Où l’on reparle des statines et des inhibiteurs de la PSCK9 !

La US Preventive Services Task Force (rien que le nom, déjà…) à émise ses dernières recommandations concernant la prescription de statines en prévention primaire (ce qui, entre-nous soit dit, n’a jamais fais preuve d’une quelconque efficacité…). Bref, si vous avez entre 40 et 75 ans, aucun antécédent cardiovasculaire mais au moins 1 facteur de risque (ex : dyslipidémie, diabètes, hypertension ou fumeur) et que votre risque cardiovasculaire calculé est ≥ 10%, vous êtes éligible à une dose faible à modérée de statines. Idem avec les mêmes facteurs de risque mais avec un risque cardiovasculaire de 7,5 à 10%.
Il va de soit toutes ces recommandation s’ajoute à celle prônant la prescription de statines si vous avez juste un taux de cholestérol un peu élevé (selon leurs critères !)…
Ce qui est assez amusant, c’est le « Grade » dont est affublé chaque recommandation. Dans le premier cas, la recommandation possède un  Grade »B, ce qui signifie  Il est certain que le bénéfice net est modéré ou qu’il existe une certitude modérée que le bénéfice net soit modéré à substantiel. En gros, ça ne sert pas à grand-chose mais dans le doute, prenez des statines… La deuxième recommandation possède un  Grade »C qui signifie Il existe au moins une certitude modérée que le bénéfice net soit faible. Une très belle phrase pour dire que ça ne sert strictement à rien, mais qu’il faut aussi quand même prendre des statines !

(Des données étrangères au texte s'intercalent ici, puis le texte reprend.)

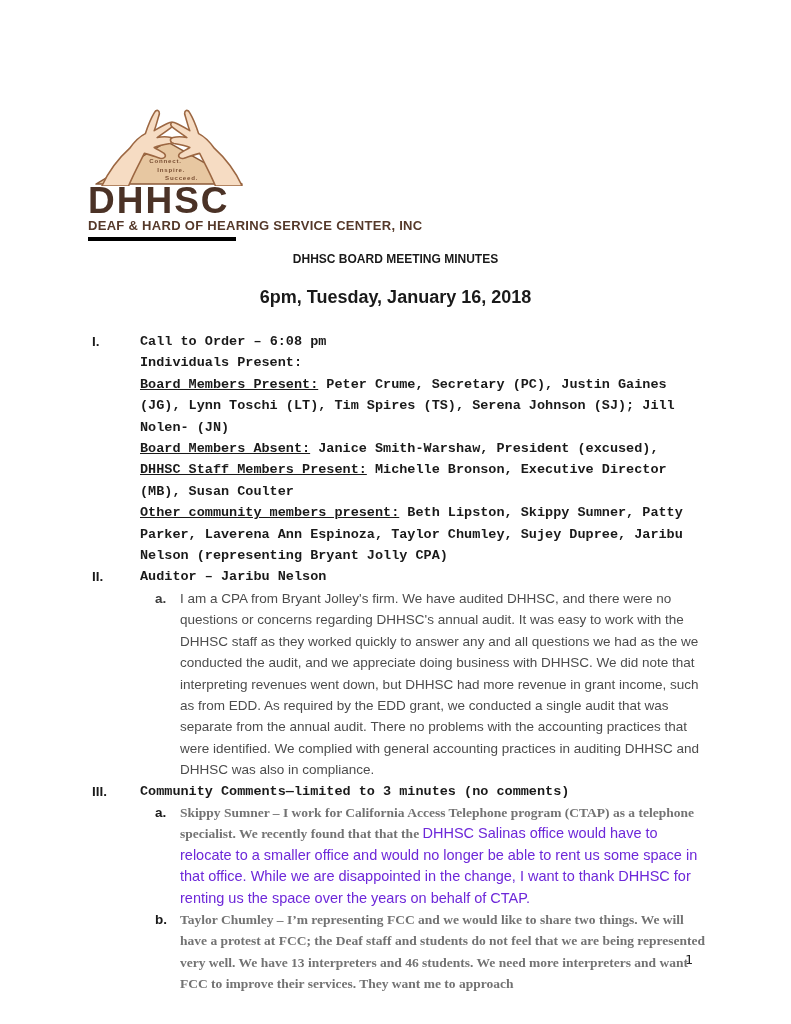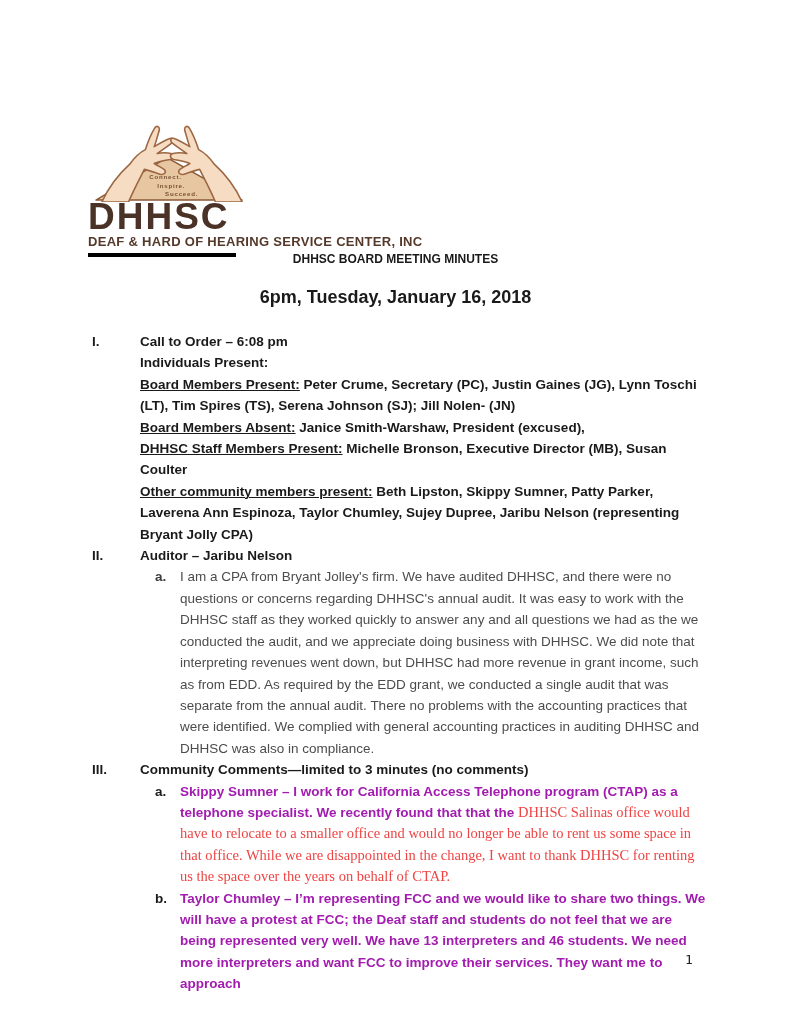--- a/index.html
+++ b/index.html
@@ -9,7 +9,7 @@
   }
 
   
-  .logo{position:absolute;left:88px;top:120px;width:168px;}
+  .logo{position:absolute;left:88px;top:104px;width:168px;}
   .logo svg{display:block;}
   .logo-acronym{
     font-weight:bold;font-size:37px;line-height:31px;color:#4b3226;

La seule recommandation sensée étant celle pour les plus de 76 ans avec aucun antécédent cardiovasculaire : foutez-leurs la paix avec un « Grade »I : Preuves insuffisantes.

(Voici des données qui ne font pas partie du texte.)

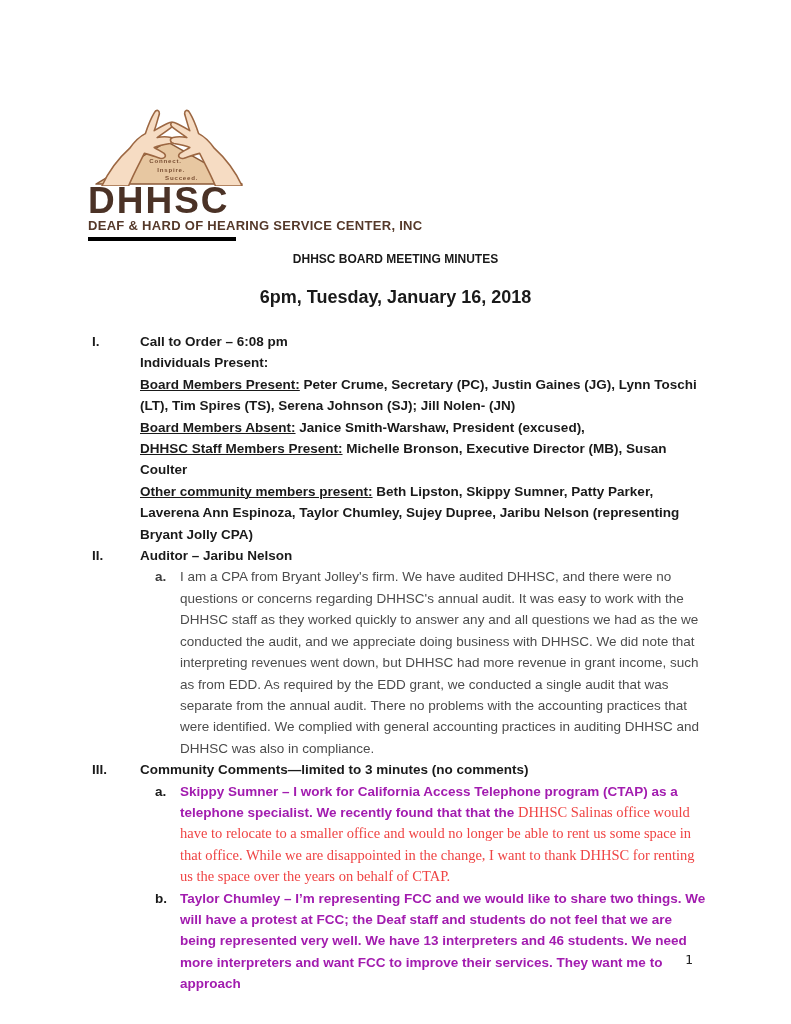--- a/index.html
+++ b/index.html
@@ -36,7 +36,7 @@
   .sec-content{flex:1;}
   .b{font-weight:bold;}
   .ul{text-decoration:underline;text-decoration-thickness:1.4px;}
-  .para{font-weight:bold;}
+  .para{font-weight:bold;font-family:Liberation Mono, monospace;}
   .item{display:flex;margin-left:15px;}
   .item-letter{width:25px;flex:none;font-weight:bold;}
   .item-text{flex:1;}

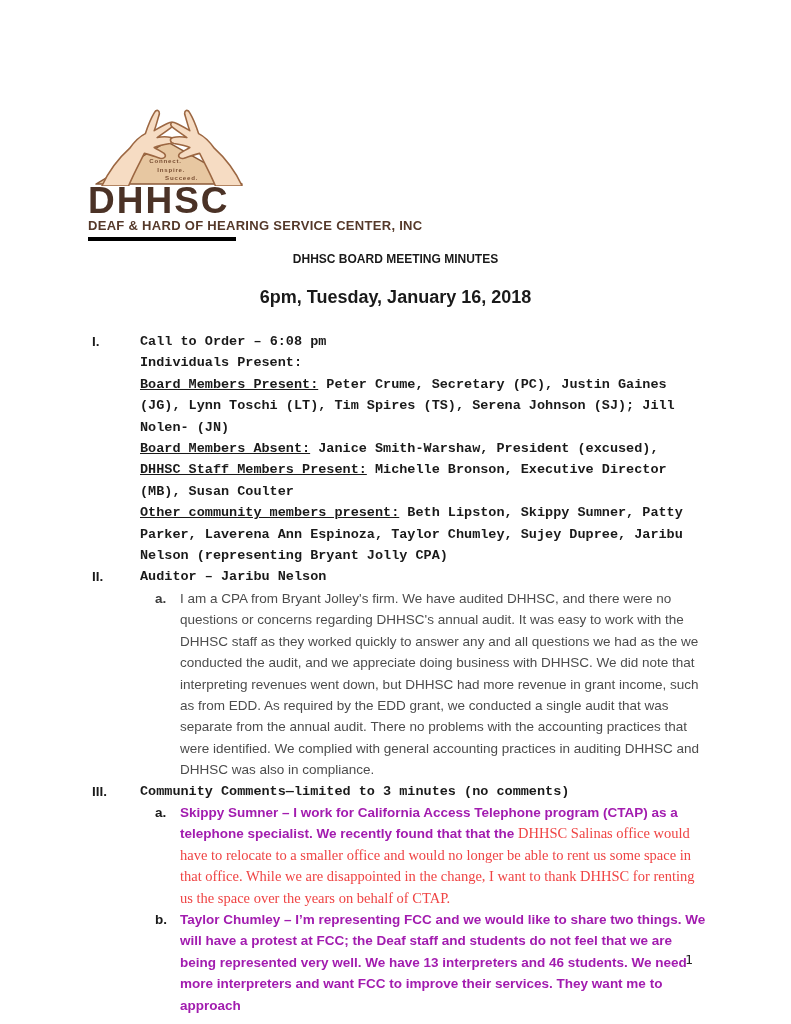--- a/index.html
+++ b/index.html
@@ -42,7 +42,7 @@
   .item-text{flex:1;}
   .auditor-text{color:#4c4c4c;font-weight:normal;}
   .auditor-letter{color:#3c3c3c;}
-  .bold-text{font-weight:bold;color:#a21caf;}
+  .bold-text{font-weight:bold;color:#737373;font-family:Liberation Serif, serif;}
   .serif{font-family:Liberation Serif, serif;font-size:14.5px;font-weight:normal;color:#ef4444;}
 
   .pageno{

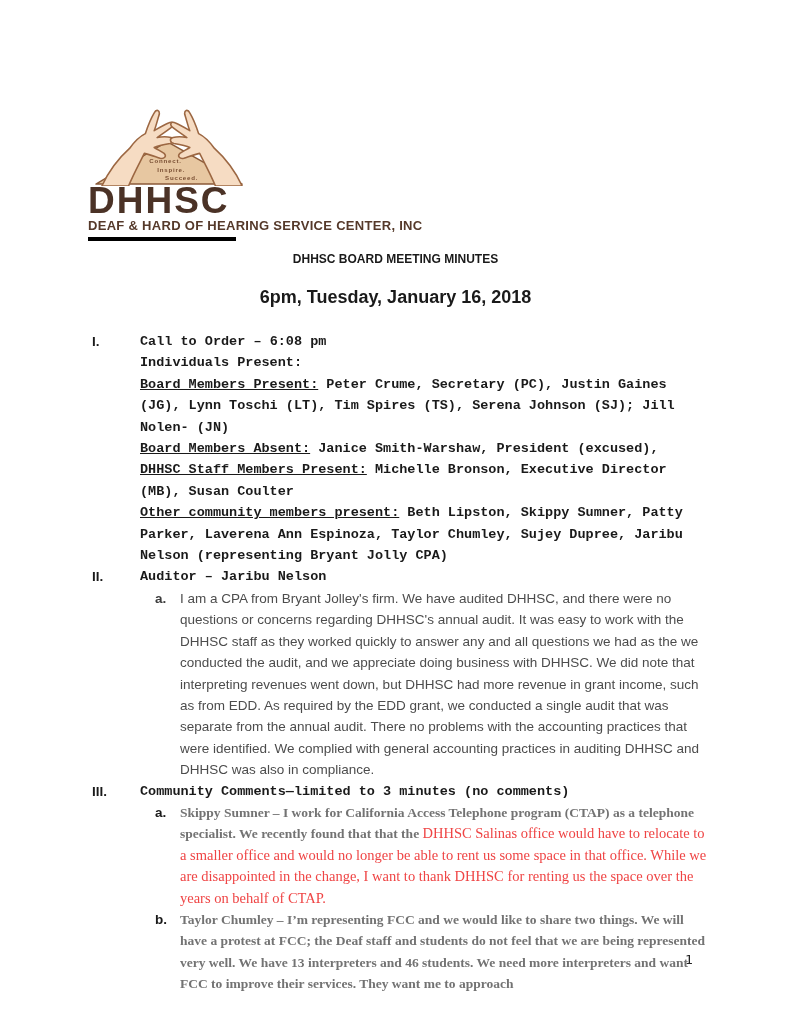--- a/index.html
+++ b/index.html
@@ -43,7 +43,7 @@
   .auditor-text{color:#4c4c4c;font-weight:normal;}
   .auditor-letter{color:#3c3c3c;}
   .bold-text{font-weight:bold;color:#737373;font-family:Liberation Serif, serif;}
-  .serif{font-family:Liberation Serif, serif;font-size:14.5px;font-weight:normal;color:#ef4444;}
+  .serif{font-family:Liberation Sans, sans-serif;font-size:14.5px;font-weight:normal;color:#6d28d9;}
 
   .pageno{
     position:absolute;left:685px;top:952px;

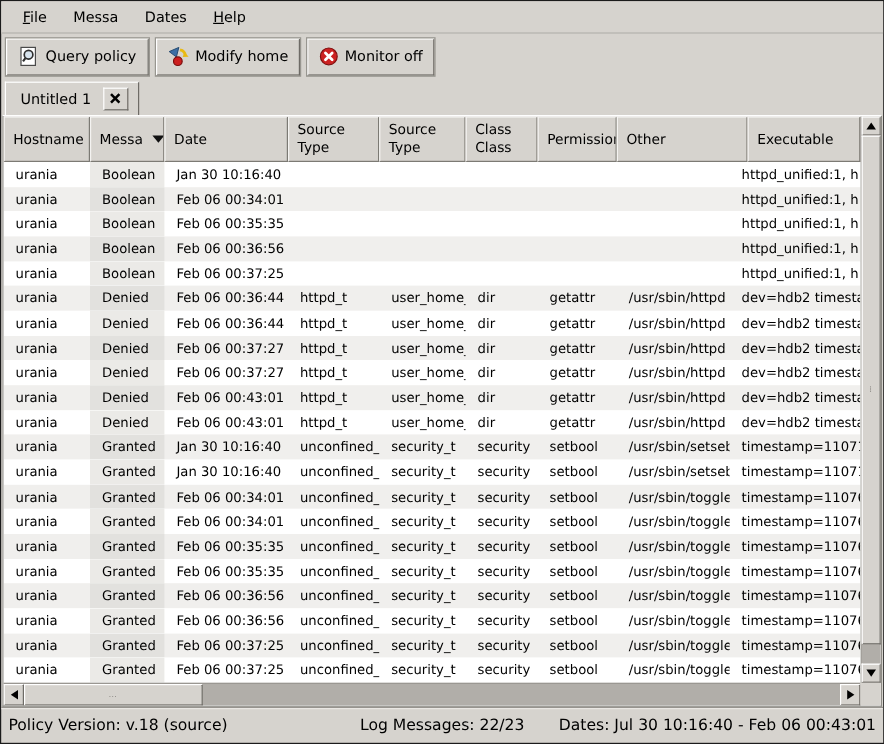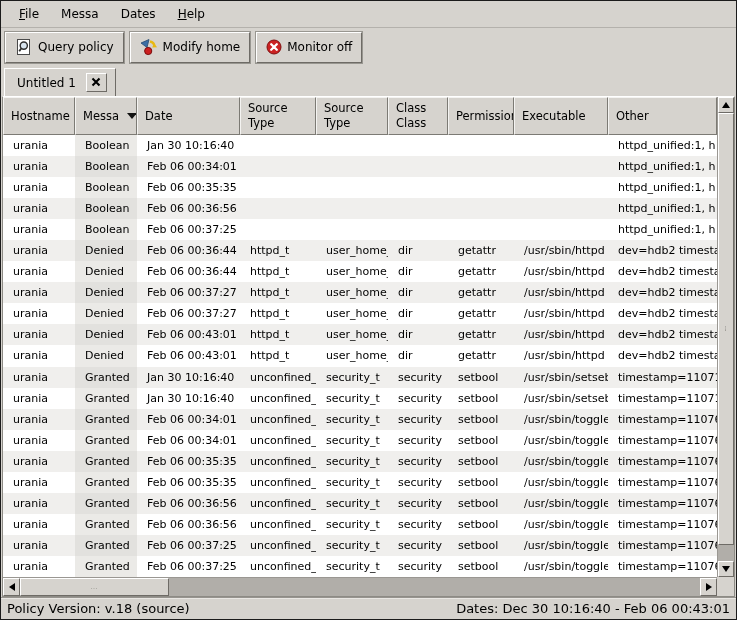--- a/index.html
+++ b/index.html
@@ -273,14 +273,14 @@
             <span>Permission</span>
           </span>
         </div>
+        <div class="hcell last" style="width: 109px;">
+          <span class="hlines">
+            <span>Other</span>
+          </span>
+        </div>
         <div class="hcell" style="width: 94px;">
           <span class="hlines">
             <span>Executable</span>
-          </span>
-        </div>
-        <div class="hcell last" style="width: 109px;">
-          <span class="hlines">
-            <span>Other</span>
           </span>
         </div>
       </div>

Concernant les inhibiteurs de la PSCK9, une nouvelle étude, largement financée par les labos pharmaceutiques et se basant sur la génétique, extrapole l’efficacité des inhibiteurs de la PCSK9 en ce basant sur l’efficacité des statines (je simplifie le propos…). Par contre elle extrapole aussi que plus on fait baisser le cholestérol, plus on augmente les cas de diabète : Pour chaque réduction de 10 mg/dl de cholestérol LDL, les variantes PCSK9 ont été associés à une augmentation de 11,2% du risque de diabète.